**Your goal**
The expected output is the full data, repeated exactly, without pictures.

**Provided material**
━━━━

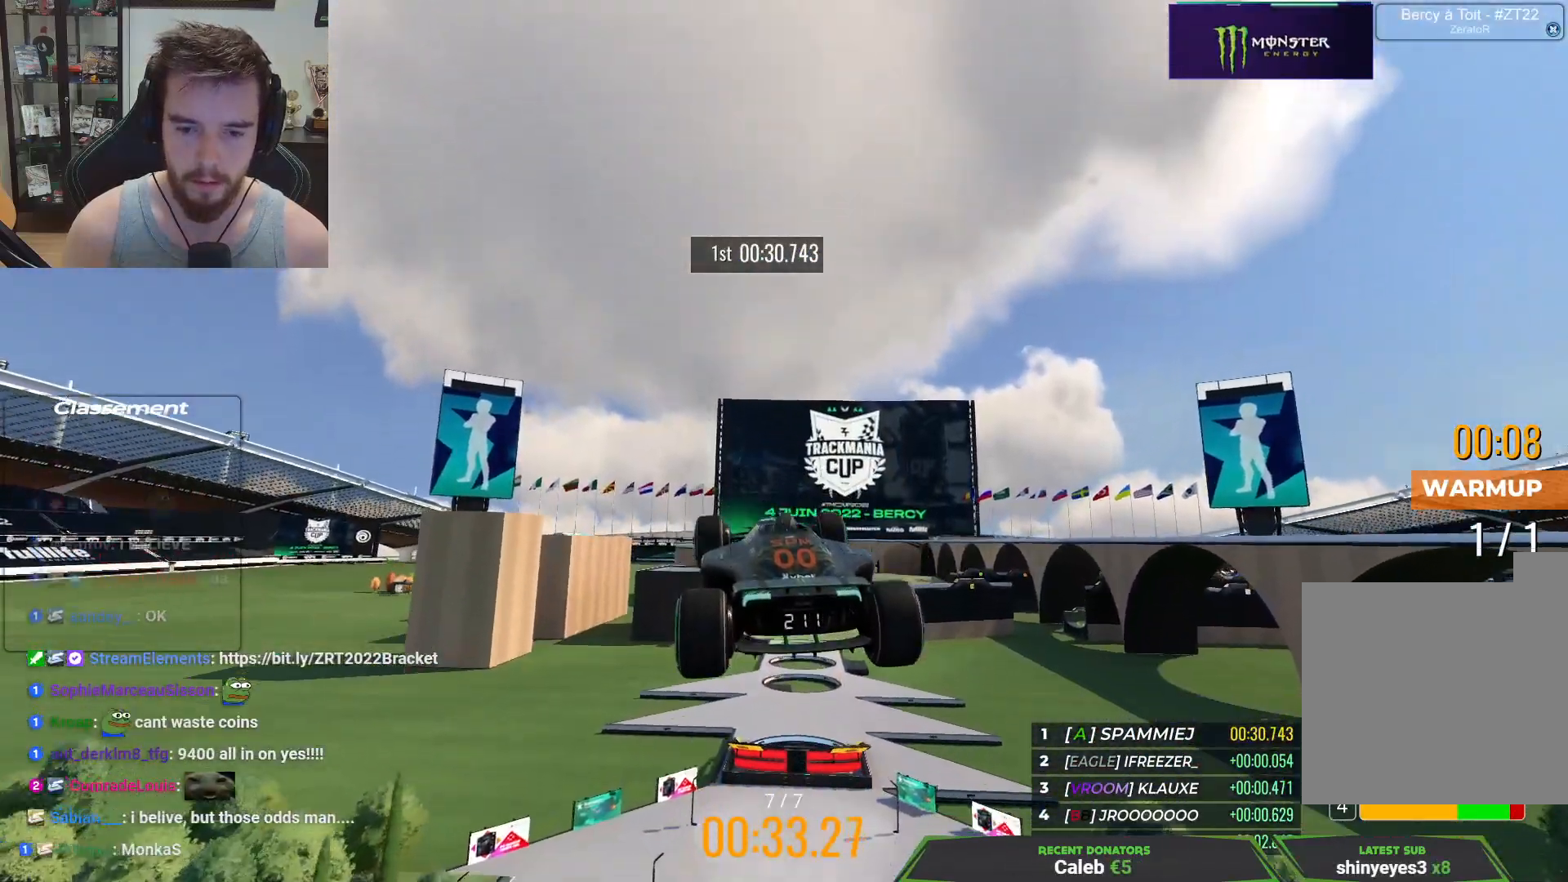
{"keys": ["up"], "events": []}
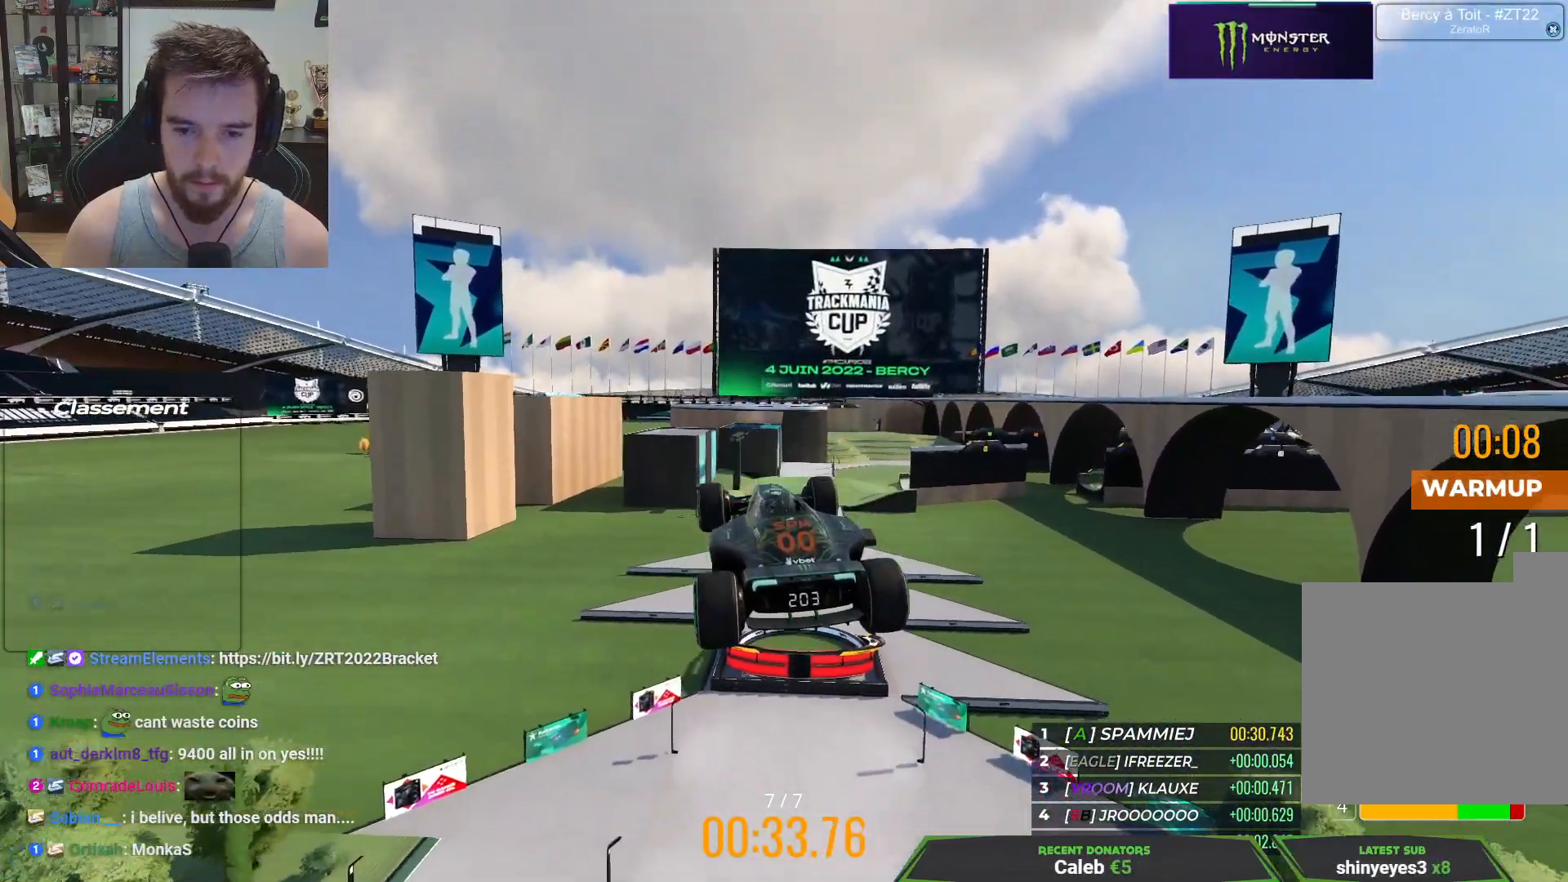
{"keys": ["up"], "events": []}
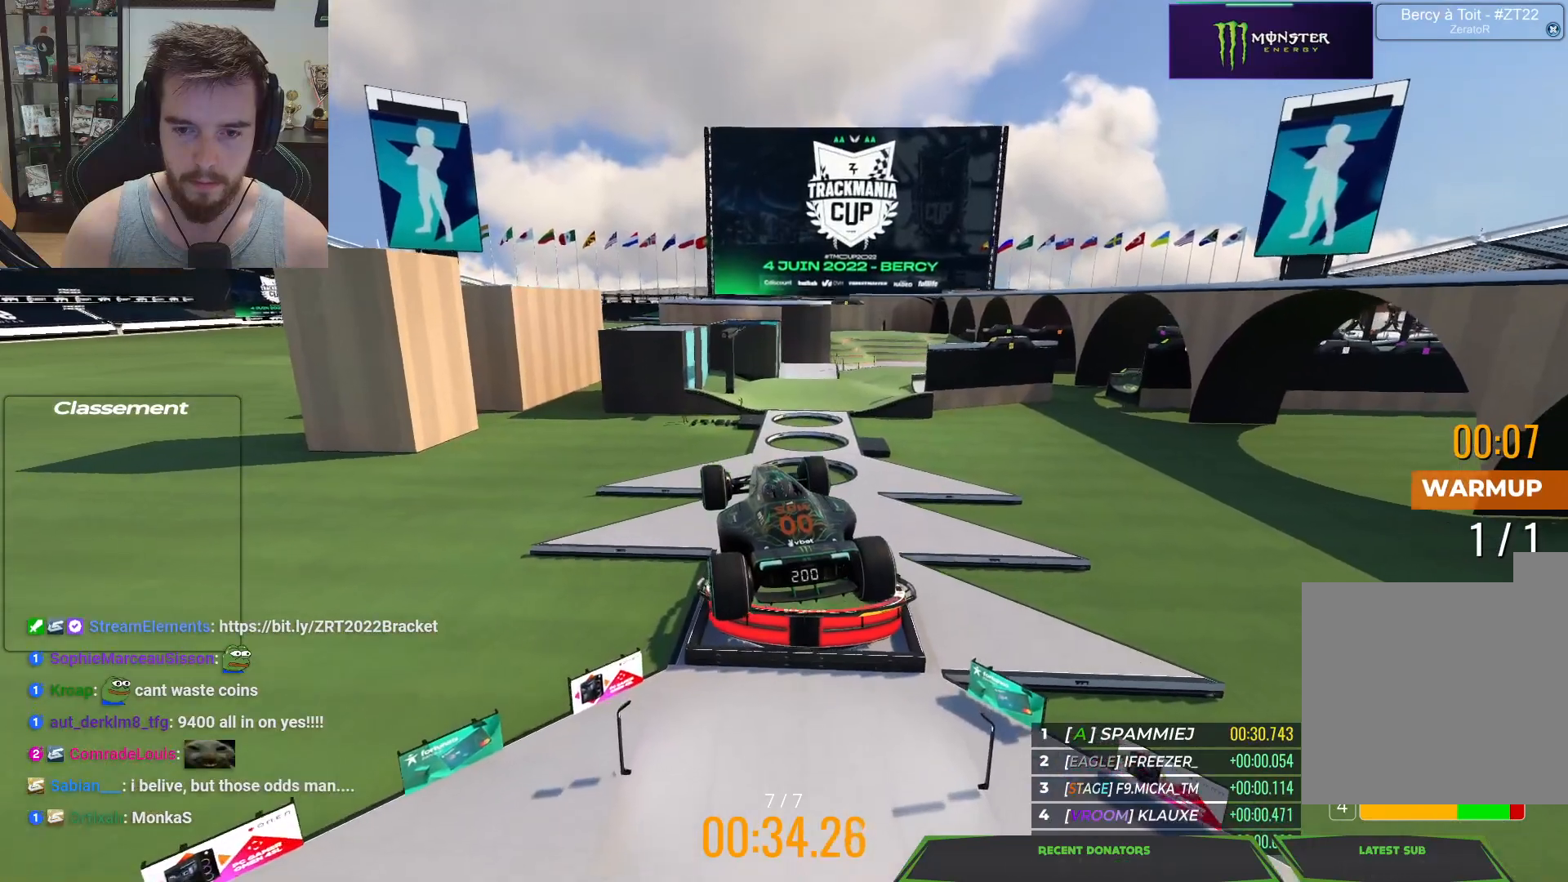
{"keys": ["up"], "events": [[117, "up", "up"], [233, "down", "down"], [367, "up", "down"], [433, "down", "up"]]}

━━━━

**Problem solution**
{"keys": ["up"], "events": []}
{"keys": ["up"], "events": []}
{"keys": ["up"], "events": [[117, "up", "up"], [233, "down", "down"], [367, "up", "down"], [433, "down", "up"]]}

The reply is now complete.